De mogelijkheid om voorwaardelijke ontbinding te vragen blijft bestaan. Nieuw is dat hiervoor geen aparte procedure meer nodig is. Dit verzoek kan immers worden gedaan als tegenverzoek in de procedure die de werknemer aanhangig moet maken om het ontslag op staande voet ongeldig te laten verklaren.
De beoordeling wordt anders
Tot 1 juli 2015 leidt een voorwaardelijk ontbindingsverzoek vrijwel altijd tot ontbinding door de kantonrechter, ook als het ontslag op staande voet ongeldig is. De kantonrechter redeneert dan dat de arbeidsverhouding verstoord is geraakt of dat het vertrouwen weg is. De kantonrechter kan de werknemer wel een extra hoge vergoeding toekennen als hij vindt dat de werkgever onzorgvuldig te werk is gegaan. Met andere woorden, of het ontslag op staande voet nu geldig is of niet, er komt toch een einde aan het dienstverband. Na 1 juli 2015 worden hogere eisen gesteld aan ontbinding wegens een verstoorde arbeidsverhouding. Dat geldt ook voor ontslag wegens slecht gedrag van de werknemer. Bovendien heeft de rechter minder ruimte om aan de werknemer een hoge vergoeding toe te kennen. Het komt er dus nu echt op aan of het ontslag op staande voet terecht was of niet. Werkgevers zullen uit moeten kijken met een opportunistisch ontslag op staande voet; ze kunnen er niet meer op aan dat de rechter toch wel zal ontbinden.
Hoger beroep
In het oude recht was hoger beroep tegen een beschikking over ontbinding na ontslag op staande voet niet mogelijk. Ontslag op staande voet kon alleen via een omweg bij het gerechtshof komen, namelijk na afloop van de dagvaardingsprocedure over loondoorbetaling. Na 1 juli 2015 is hoger beroep mogelijk tegen de beschikking van de rechter. Dat betekent dat werkgevers rekening moeten houden met een langere periode van onzekerheid over ontslag op staande voet.
Schikken wordt anders
Na ontslag op staande voet komt het vaak voor dat de werkgever en de werknemer met hulp van hun advocaten onderhandelen over een schikking. Dat zal na 1 juli 2015 waarschijnlijk nog vaker voorkomen. De werknemer heeft belang bij intrekking van het ontslag op staande voet om alsnog zijn WW-uitkering veilig te stellen. De werkgever heeft ook belang bij een deal omdat procederen riskanter wordt. Als de werkgever en de werknemer er uit komen, zullen zij hun afspraken vastleggen in een vaststellingsovereenkomst. Ook een nieuwe variant, opzegging met instemming van de werknemer, is mogelijk. Bij een schikking geldt wel een bedenktijd van 2 weken.

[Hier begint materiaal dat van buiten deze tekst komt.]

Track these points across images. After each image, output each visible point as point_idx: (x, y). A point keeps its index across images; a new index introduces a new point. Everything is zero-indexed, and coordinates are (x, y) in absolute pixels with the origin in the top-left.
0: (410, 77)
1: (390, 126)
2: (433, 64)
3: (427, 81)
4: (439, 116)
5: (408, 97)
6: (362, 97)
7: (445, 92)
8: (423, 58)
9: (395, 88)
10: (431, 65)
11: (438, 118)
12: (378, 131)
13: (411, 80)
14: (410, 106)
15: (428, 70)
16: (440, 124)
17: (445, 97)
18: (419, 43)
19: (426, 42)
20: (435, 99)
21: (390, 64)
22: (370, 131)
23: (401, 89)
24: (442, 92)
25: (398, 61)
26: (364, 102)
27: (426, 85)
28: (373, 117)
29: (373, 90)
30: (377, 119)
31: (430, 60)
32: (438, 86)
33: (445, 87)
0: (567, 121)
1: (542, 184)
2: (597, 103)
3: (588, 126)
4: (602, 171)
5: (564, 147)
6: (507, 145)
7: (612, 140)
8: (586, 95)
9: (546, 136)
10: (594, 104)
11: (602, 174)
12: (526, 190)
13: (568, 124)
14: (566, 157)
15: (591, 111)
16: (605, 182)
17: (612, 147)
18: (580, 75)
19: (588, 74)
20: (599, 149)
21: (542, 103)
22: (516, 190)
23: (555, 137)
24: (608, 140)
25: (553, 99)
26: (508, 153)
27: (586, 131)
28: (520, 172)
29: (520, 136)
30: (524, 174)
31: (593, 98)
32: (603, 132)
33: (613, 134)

Wie staat er na 1 juli 2015 beter voor: werknemer of werkgever ?
De werknemer die ontslag op staande voet krijgt zal nog steeds in actie moeten komen, anders verspeelt hij het recht op een WW-uitkering. Het ziet er wel naar uit dat de werknemer die te maken krijgt met ontslag op staande voet een sterkere rechtspositie krijgt. Werkgevers waren al voorzichtig met ontslag op staande voet, en zullen dat moeten blijven, omdat aan procederen flinke risico’s zitten. Verder zijn de belangen bij ontslag op staande voet voor zowel werkgever als werknemer zo groot dat zij er verstandig aan doen direct een advocaat in te schakelen.